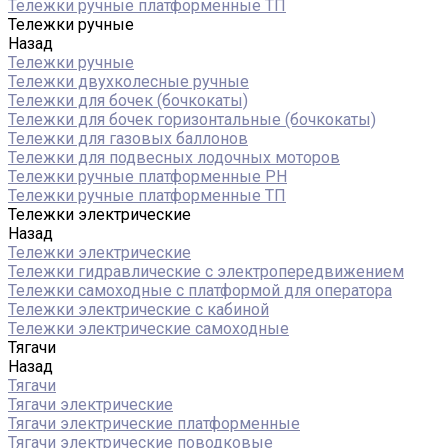
Тележки ручные платформенные ТП
Тележки ручные
Назад
Тележки ручные
Тележки двухколесные ручные
Тележки для бочек (бочкокаты)
Тележки для бочек горизонтальные (бочкокаты)
Тележки для газовых баллонов
Тележки для подвесных лодочных моторов
Тележки ручные платформенные PH
Тележки ручные платформенные ТП
Тележки электрические
Назад
Тележки электрические
Тележки гидравлические с электропередвижением
Тележки самоходные с платформой для оператора
Тележки электрические с кабиной
Тележки электрические самоходные
Тягачи
Назад
Тягачи
Тягачи электрические
Тягачи электрические платформенные
Тягачи электрические поводковые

_WORK TO COMPLETE_. Copy out the text of all the records, switching every "Назад" to "Вернуться" and leaving everything else unchanged. Leave the pictures out of your answer.

_TASK SOLUTION_.
Тележки ручные платформенные ТП
Тележки ручные
Вернуться
Тележки ручные
Тележки двухколесные ручные
Тележки для бочек (бочкокаты)
Тележки для бочек горизонтальные (бочкокаты)
Тележки для газовых баллонов
Тележки для подвесных лодочных моторов
Тележки ручные платформенные PH
Тележки ручные платформенные ТП
Тележки электрические
Вернуться
Тележки электрические
Тележки гидравлические с электропередвижением
Тележки самоходные с платформой для оператора
Тележки электрические с кабиной
Тележки электрические самоходные
Тягачи
Вернуться
Тягачи
Тягачи электрические
Тягачи электрические платформенные
Тягачи электрические поводковые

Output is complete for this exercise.